_Instructions to follow_
In the rows below, give the stretch from the line containing "latitude: 46.2217" through the line containing "city: Perryman" as a numbered list, leaving out any blank lines.

───── Input ─────

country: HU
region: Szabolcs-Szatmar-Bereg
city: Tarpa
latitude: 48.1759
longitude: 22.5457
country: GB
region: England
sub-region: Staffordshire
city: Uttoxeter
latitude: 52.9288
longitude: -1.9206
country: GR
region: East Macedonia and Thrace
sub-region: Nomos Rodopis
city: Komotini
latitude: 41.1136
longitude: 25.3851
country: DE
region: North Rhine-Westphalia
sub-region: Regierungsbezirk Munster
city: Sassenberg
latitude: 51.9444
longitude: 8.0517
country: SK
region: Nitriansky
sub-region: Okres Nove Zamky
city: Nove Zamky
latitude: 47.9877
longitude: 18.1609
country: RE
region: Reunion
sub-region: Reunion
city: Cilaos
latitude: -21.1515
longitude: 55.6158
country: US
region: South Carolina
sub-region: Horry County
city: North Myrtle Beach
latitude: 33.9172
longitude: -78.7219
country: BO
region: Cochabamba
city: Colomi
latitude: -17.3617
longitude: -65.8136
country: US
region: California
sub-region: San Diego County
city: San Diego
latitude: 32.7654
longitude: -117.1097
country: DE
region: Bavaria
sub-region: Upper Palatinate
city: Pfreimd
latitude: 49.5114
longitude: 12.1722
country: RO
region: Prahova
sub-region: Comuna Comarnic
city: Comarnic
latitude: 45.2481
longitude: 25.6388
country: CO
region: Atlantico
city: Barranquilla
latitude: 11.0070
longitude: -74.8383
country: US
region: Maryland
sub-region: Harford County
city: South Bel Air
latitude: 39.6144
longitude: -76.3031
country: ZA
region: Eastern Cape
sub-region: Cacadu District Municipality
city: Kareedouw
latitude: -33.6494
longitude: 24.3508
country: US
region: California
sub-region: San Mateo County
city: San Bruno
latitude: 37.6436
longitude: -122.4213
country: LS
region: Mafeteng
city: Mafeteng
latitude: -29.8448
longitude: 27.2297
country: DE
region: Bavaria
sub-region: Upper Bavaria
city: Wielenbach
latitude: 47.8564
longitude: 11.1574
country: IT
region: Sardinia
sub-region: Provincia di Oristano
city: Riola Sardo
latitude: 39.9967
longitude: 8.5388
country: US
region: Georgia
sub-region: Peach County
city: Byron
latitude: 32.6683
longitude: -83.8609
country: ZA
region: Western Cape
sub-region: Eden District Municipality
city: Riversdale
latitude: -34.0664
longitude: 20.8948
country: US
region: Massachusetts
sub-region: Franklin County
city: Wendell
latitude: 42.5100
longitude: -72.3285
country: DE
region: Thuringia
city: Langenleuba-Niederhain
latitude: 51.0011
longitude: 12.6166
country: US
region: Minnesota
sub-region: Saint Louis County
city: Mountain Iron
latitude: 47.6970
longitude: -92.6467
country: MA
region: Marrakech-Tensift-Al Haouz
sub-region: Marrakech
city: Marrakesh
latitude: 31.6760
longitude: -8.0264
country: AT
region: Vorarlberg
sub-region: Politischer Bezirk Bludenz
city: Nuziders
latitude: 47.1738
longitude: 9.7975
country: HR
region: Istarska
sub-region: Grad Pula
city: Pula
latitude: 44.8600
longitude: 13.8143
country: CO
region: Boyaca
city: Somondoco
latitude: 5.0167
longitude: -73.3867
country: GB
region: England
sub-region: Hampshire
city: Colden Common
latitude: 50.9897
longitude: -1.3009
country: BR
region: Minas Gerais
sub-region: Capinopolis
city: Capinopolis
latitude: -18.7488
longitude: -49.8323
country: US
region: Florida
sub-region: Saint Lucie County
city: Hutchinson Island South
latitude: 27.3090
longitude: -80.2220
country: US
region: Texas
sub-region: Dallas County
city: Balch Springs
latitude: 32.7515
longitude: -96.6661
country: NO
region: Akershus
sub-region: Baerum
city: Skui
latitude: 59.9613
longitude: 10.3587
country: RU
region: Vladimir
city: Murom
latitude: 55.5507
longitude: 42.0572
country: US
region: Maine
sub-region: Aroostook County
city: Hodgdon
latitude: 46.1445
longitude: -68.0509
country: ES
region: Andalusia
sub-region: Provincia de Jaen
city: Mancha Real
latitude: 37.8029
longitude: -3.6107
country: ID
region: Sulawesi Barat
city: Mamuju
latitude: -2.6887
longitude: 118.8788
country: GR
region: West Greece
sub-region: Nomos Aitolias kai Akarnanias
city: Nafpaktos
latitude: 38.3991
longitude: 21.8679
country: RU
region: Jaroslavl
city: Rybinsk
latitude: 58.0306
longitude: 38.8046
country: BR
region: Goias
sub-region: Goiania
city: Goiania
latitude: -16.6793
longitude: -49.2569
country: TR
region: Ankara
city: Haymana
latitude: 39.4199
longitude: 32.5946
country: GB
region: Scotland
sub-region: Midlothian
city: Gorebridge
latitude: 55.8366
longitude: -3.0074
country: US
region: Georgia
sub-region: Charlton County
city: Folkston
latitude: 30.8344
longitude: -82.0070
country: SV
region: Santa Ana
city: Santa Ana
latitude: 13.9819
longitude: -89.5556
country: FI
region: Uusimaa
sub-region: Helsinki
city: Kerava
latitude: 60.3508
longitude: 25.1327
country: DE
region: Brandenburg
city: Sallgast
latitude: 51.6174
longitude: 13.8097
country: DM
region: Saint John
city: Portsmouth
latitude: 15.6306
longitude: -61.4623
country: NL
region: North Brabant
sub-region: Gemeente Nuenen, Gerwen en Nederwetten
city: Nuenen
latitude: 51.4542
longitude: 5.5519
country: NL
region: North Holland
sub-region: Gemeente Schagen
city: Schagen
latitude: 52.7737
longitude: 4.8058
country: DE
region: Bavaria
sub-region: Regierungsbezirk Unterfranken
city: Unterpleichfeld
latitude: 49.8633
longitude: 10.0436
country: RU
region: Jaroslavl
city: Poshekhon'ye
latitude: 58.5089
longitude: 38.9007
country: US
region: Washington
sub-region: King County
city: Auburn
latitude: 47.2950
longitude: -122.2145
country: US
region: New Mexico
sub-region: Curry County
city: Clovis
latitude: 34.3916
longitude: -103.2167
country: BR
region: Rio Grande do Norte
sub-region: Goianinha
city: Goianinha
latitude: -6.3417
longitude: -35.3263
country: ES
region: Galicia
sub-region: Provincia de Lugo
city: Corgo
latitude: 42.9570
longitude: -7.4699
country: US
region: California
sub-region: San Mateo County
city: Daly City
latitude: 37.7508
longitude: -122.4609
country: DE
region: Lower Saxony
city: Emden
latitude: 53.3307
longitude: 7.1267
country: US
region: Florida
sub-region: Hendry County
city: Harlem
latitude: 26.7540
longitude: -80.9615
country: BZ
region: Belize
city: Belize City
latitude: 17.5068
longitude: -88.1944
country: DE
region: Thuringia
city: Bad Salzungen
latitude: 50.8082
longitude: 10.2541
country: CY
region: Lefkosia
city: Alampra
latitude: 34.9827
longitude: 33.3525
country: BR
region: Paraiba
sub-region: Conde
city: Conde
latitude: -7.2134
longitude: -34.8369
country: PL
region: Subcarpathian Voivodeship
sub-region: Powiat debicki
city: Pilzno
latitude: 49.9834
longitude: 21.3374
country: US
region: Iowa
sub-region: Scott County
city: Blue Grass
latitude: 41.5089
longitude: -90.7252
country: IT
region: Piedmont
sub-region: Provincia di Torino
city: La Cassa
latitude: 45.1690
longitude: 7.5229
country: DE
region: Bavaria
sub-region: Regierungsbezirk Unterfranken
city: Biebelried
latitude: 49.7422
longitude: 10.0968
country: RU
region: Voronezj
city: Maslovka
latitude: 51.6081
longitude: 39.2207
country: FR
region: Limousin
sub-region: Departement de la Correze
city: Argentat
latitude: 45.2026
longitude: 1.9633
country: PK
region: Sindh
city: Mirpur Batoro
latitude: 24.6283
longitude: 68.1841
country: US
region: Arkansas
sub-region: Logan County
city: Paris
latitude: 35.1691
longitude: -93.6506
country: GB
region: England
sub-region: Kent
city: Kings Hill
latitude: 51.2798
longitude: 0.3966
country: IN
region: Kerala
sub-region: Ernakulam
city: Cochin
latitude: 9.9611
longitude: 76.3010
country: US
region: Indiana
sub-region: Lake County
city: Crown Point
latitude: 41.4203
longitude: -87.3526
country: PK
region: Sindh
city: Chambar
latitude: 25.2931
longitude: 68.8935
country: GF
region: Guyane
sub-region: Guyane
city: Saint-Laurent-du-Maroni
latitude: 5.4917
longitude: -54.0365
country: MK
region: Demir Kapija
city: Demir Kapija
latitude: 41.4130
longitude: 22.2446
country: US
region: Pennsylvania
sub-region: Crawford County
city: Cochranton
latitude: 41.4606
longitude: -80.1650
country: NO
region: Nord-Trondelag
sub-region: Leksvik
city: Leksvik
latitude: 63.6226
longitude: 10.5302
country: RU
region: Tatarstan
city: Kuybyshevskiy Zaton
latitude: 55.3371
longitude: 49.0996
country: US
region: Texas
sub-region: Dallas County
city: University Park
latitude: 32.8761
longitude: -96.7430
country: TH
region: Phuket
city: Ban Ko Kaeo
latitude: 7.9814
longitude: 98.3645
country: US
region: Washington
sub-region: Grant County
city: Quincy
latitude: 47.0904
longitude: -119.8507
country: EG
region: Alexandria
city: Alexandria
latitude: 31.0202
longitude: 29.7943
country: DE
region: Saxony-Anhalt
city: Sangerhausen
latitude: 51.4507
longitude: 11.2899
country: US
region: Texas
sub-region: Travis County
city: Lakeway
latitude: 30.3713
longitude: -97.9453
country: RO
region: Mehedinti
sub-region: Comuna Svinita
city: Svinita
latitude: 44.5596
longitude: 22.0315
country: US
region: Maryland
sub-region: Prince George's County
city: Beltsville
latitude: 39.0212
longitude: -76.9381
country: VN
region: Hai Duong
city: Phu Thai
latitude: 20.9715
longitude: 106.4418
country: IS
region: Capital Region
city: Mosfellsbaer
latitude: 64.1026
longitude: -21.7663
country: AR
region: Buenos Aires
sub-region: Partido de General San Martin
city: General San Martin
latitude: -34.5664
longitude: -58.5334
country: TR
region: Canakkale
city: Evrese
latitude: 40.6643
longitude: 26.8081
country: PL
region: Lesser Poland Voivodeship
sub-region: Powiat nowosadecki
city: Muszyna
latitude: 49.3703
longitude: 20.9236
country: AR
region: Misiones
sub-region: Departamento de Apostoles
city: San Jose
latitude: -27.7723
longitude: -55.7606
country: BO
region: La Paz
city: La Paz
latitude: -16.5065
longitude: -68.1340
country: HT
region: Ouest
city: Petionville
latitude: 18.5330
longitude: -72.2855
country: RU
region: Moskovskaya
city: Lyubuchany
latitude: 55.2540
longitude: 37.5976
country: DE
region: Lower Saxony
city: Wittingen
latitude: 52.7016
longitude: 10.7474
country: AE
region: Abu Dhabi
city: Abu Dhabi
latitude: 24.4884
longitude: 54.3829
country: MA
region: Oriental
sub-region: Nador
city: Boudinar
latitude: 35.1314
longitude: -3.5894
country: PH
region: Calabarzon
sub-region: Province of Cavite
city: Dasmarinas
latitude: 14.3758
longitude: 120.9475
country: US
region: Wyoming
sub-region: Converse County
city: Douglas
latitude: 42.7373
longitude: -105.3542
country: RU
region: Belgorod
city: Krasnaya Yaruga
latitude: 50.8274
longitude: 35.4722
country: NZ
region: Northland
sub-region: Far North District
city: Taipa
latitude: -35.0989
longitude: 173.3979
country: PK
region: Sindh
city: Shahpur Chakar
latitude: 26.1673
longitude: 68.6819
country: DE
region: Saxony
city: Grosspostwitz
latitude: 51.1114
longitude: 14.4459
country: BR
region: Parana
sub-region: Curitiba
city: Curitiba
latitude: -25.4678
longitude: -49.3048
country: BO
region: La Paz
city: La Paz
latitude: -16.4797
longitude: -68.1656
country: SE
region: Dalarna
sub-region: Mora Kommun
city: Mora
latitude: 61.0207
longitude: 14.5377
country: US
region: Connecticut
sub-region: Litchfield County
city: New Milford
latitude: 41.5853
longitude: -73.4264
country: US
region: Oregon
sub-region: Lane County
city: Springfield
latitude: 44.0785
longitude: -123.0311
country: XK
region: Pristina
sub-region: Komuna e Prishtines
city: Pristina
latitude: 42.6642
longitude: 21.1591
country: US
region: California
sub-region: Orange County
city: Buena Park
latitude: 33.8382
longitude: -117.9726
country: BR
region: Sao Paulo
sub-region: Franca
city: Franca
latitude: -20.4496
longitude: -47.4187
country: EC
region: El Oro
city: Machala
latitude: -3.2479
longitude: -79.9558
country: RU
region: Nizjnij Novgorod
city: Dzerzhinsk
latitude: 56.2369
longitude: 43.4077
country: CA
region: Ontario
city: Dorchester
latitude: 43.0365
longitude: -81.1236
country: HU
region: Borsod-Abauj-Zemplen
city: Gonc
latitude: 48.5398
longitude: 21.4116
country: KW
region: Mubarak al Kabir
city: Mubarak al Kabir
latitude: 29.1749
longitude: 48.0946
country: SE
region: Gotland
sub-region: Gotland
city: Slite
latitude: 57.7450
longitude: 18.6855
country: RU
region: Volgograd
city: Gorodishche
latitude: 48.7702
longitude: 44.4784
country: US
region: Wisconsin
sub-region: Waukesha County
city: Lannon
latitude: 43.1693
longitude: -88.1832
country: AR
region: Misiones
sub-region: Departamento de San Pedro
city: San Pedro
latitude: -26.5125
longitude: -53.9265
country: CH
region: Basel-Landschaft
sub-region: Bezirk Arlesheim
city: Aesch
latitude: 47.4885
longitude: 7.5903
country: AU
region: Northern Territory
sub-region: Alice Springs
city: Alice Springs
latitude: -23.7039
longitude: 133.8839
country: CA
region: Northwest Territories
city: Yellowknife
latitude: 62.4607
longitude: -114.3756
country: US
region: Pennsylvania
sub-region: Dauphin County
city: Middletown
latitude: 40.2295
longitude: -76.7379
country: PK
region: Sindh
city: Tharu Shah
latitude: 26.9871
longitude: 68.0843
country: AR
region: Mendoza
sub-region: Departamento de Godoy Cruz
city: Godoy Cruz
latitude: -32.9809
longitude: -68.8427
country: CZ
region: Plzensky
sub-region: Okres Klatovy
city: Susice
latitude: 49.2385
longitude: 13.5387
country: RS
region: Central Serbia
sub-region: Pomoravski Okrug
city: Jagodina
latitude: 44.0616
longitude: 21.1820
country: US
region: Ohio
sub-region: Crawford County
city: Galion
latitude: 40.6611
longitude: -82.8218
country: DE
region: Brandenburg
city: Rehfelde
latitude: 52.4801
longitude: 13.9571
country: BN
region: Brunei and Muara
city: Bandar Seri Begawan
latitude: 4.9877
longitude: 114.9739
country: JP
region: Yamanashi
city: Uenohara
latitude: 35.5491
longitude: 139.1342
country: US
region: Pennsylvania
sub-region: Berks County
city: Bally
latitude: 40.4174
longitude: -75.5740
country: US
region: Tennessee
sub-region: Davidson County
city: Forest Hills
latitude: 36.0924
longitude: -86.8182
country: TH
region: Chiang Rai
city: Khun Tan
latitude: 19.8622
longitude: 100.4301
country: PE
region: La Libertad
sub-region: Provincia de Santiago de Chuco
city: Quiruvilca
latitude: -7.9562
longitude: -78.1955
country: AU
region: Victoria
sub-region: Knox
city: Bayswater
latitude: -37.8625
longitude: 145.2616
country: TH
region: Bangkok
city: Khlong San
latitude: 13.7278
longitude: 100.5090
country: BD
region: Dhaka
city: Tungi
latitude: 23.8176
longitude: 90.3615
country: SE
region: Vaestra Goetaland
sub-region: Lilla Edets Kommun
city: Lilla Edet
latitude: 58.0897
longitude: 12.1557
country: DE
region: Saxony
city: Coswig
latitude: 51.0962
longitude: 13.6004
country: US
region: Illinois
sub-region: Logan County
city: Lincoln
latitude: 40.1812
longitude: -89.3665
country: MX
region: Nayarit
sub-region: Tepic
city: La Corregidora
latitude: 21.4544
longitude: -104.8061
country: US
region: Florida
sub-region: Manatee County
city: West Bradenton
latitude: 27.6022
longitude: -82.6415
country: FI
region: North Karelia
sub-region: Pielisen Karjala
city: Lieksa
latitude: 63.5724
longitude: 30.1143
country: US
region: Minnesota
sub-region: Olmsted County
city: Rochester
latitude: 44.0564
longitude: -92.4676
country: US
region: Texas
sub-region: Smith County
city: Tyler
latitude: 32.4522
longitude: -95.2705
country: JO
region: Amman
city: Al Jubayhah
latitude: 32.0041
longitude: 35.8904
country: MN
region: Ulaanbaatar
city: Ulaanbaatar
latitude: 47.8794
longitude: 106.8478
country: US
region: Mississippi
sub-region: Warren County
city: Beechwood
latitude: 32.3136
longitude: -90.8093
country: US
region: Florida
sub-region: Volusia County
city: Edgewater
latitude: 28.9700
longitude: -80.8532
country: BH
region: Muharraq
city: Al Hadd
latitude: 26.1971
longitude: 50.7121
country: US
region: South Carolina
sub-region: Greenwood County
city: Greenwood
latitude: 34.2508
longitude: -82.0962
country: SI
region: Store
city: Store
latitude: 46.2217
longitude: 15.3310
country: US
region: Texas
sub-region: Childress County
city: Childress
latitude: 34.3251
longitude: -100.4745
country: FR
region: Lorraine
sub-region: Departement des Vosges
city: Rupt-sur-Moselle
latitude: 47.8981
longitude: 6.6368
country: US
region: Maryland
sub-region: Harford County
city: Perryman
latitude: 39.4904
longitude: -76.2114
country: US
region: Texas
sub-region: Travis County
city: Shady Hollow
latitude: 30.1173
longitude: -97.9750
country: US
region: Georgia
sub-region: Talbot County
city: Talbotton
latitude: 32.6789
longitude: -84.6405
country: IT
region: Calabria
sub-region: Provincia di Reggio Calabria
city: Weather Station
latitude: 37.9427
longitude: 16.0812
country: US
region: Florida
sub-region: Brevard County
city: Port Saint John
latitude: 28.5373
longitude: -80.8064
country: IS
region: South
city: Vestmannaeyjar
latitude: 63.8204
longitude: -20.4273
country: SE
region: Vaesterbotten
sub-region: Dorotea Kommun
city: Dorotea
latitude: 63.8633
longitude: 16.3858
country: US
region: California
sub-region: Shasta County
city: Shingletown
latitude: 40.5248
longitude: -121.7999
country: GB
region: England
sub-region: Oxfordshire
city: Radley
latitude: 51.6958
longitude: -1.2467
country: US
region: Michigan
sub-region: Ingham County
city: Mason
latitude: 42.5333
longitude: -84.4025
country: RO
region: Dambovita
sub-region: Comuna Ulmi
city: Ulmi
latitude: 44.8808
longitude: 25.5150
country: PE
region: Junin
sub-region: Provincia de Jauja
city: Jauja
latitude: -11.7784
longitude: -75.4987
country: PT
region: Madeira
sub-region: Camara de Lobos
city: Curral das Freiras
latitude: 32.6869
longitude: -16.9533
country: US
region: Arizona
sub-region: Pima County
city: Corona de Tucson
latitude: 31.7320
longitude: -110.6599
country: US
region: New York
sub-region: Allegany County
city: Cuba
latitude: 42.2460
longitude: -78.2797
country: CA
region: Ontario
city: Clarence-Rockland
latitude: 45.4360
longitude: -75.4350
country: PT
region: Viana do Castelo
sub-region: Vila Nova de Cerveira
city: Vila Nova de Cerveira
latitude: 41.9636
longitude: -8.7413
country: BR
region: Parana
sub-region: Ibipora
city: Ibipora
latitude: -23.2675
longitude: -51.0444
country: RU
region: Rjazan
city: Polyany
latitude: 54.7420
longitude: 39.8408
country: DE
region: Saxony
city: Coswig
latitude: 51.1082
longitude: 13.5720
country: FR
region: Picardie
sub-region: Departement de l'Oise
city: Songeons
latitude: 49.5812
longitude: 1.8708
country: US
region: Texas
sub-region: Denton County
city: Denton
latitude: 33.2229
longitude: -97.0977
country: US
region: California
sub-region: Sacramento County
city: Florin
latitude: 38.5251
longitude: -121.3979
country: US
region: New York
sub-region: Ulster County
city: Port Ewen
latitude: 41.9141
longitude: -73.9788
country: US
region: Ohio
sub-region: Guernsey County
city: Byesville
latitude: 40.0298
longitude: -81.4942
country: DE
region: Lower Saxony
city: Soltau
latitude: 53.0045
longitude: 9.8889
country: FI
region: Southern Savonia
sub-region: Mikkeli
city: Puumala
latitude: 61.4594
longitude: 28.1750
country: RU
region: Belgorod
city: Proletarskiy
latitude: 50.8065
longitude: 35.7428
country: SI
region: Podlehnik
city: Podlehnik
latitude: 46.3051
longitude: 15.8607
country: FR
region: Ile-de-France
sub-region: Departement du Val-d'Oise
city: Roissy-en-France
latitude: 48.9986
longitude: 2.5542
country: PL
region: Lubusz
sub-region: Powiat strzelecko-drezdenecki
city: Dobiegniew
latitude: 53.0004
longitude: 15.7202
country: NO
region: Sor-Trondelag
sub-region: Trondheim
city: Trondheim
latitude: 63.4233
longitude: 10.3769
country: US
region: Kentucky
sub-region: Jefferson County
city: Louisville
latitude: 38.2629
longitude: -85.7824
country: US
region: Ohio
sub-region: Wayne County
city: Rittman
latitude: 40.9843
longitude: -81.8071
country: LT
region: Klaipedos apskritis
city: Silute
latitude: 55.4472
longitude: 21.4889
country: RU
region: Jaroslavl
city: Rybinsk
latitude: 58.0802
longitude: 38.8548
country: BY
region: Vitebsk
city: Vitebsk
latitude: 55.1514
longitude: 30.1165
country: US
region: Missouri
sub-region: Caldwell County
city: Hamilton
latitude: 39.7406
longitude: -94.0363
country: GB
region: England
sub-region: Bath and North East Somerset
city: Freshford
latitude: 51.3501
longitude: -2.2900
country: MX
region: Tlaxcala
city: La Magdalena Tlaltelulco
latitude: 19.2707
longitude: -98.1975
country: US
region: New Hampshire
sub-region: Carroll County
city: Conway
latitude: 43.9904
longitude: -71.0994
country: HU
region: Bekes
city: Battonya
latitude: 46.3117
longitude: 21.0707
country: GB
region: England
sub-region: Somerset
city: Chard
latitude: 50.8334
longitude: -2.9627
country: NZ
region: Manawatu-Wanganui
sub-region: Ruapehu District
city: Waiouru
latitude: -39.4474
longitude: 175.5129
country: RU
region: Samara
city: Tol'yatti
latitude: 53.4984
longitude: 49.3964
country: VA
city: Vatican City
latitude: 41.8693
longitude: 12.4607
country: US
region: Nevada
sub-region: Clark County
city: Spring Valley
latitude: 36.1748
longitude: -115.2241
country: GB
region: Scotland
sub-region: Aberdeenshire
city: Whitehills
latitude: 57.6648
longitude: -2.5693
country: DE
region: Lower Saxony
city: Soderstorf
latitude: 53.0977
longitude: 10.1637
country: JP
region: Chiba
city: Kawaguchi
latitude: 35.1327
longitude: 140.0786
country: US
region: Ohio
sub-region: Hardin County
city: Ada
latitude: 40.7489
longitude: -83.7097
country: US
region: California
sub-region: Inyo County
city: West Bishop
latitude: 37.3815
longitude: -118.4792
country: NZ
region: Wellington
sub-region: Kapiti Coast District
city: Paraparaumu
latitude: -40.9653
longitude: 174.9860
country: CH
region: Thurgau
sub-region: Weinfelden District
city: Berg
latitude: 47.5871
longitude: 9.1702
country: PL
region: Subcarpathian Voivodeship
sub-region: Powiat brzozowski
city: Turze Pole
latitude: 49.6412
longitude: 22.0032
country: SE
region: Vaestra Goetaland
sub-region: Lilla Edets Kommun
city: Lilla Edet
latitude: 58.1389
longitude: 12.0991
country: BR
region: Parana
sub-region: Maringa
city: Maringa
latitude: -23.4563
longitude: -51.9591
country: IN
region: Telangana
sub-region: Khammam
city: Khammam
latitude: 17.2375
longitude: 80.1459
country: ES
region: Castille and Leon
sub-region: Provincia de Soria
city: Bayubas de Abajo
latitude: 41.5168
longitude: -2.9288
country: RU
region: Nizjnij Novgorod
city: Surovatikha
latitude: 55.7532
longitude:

─────

_The response_
1. latitude: 46.2217
2. longitude: 15.3310
3. country: US
4. region: Texas
5. sub-region: Childress County
6. city: Childress
7. latitude: 34.3251
8. longitude: -100.4745
9. country: FR
10. region: Lorraine
11. sub-region: Departement des Vosges
12. city: Rupt-sur-Moselle
13. latitude: 47.8981
14. longitude: 6.6368
15. country: US
16. region: Maryland
17. sub-region: Harford County
18. city: Perryman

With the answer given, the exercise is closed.